We have a point to make on the methodology, however.
Using an algorithm that looks for positive and negative words, BrandWatch found most tweets were neutral in sentiment. “If our algorithm doesn’t identify a tweet as positive or negative, it categorizes it as neutral,” a Brandwatch representative told Newsweek.
This, of course, is a reasonable strategy. If no attitude is expressed, as far as the algorithm goes, it makes sense to either not label the text at all, or to label it neutral with respect to the attitude in question. In the reported study only about 10 per cent of the tweets are assigned sentiment.

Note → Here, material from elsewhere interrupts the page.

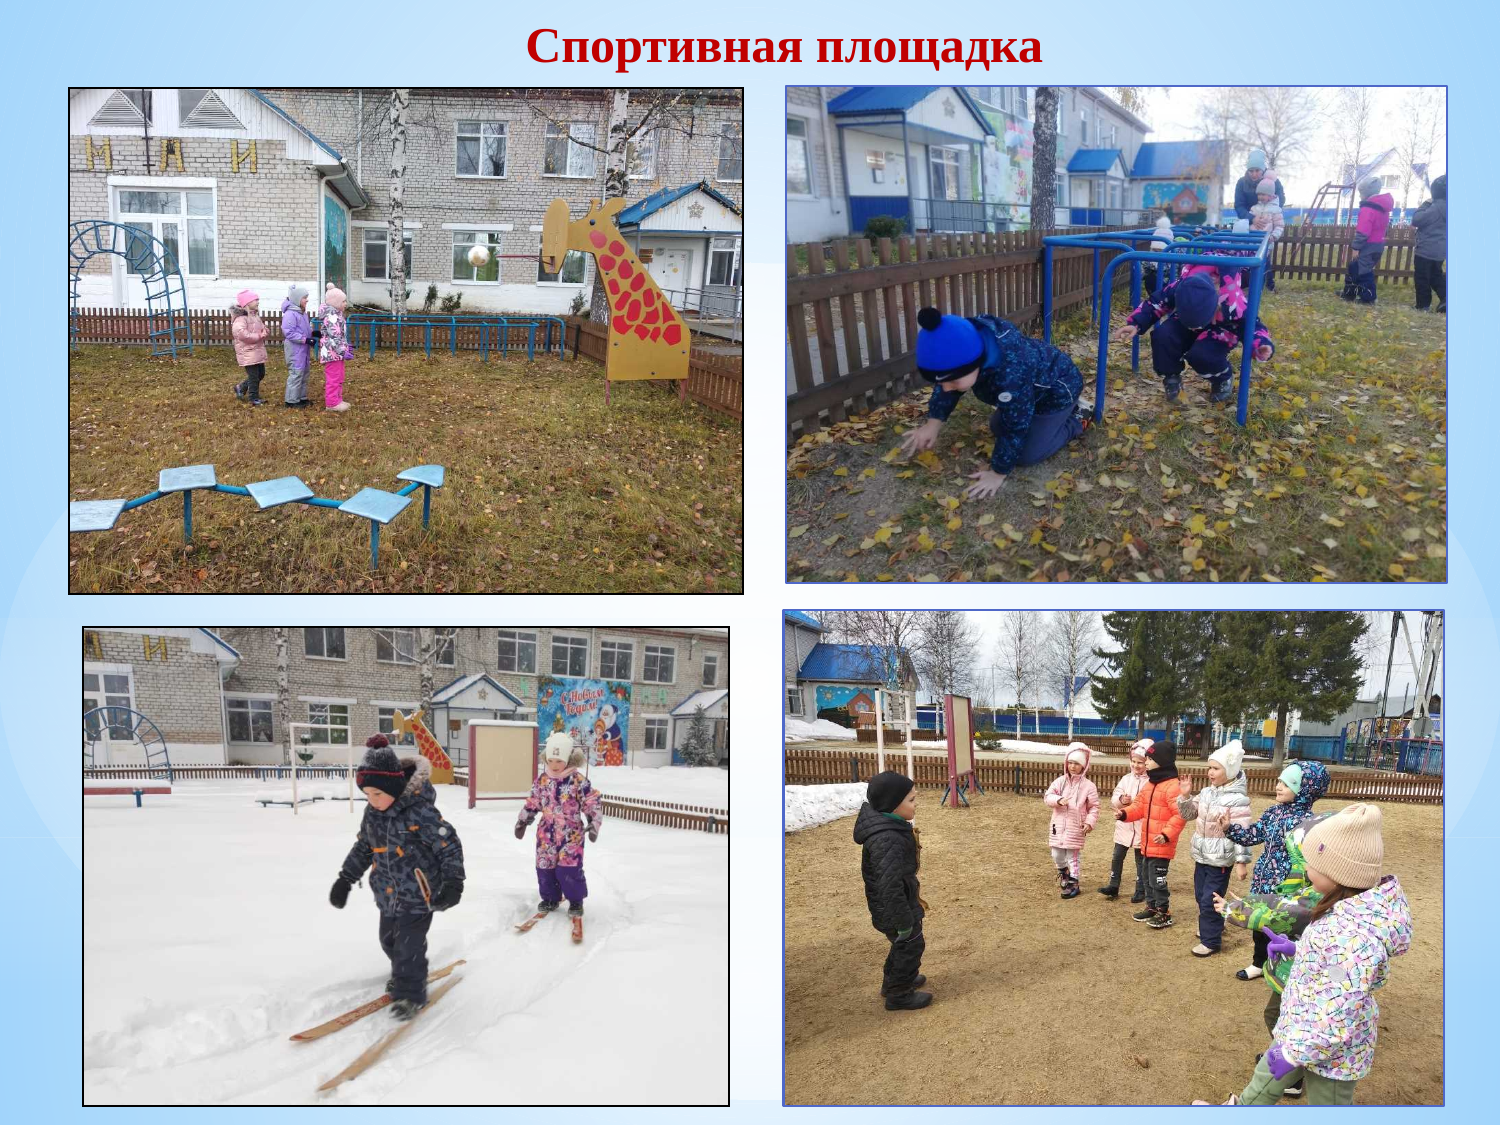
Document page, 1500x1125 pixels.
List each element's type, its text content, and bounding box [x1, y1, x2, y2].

But this is a telling example of the poverty of analysis expected of textual sentiment analysis. A quick glance at the data shows that the 10 per cent is a much too careful analysis, erring on the side of precision at cost to recall. There is much more positive and negative to be found, and besides, “Positive” and “Negative” are only the first scratches on the multi-dimensional and many-faceted space of human emotion, mood, and sentiment.
When we run a similar set of data – thank you @waxpancake – we get very different results. We do not limit ourselves to positive and negative sentiments. We assign some attitude to about 70% of the tweets.
We found sentiments such as fear (… I am a terrified feminist and need to project this fear on to everyone else…), disgust (… I’m sick of these people using women to deflect from …), violence (… somehow the death threats we’ve received don’t get front page …) prominent among them, but also emotions such as love (… it’s beautiful and makes me want to cry …), sense of duty (…does not mean their actions will represent social justice…), and incredulity ( … so weird, weird, just weirdo bizzare … ).
We really feel very strongly about this. Analysis of text along the one dimension of positive and negative is misguided and either misses out on the action (as in the study reported by Newsweek) or forces everything on to a very simplistic model of emotion (which would be worse). We should accept the fact that human emotional and attitudinal behaviour is complex and we should model it accordingly!